▸ **WHAT YOU ARE ASKED TO DO**: Each entry is to be given again exactly; drop the images.

(Beginning of RECORDS FOR THIS EXERCISE)

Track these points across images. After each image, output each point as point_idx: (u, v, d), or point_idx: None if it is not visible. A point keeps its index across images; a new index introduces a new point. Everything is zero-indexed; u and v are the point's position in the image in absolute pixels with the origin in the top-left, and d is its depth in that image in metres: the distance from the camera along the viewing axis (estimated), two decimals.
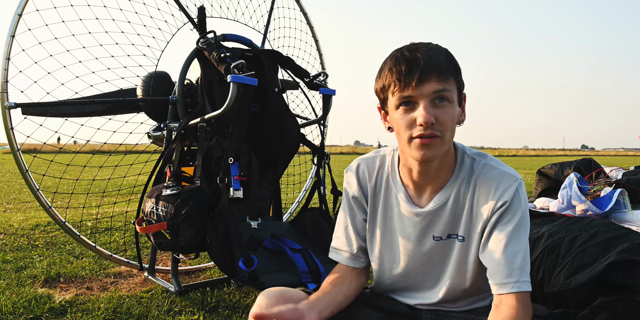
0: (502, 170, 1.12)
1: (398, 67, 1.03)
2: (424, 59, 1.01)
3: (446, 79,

(End of RECORDS FOR THIS EXERCISE)

▸ **OUTPUT FOR THIS EXERCISE**:
Track these points across images. After each image, output each point as point_idx: (u, v, d), or point_idx: None if it is not visible. A point keeps its index across images; a new index introduces a new point. Everything is zero-indexed; u and v are the point's position in the image in absolute pixels with the origin in the top-left, and d is its depth in that image in metres: the distance from the camera along the viewing axis (estimated), two decimals.
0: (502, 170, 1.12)
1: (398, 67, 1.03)
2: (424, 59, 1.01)
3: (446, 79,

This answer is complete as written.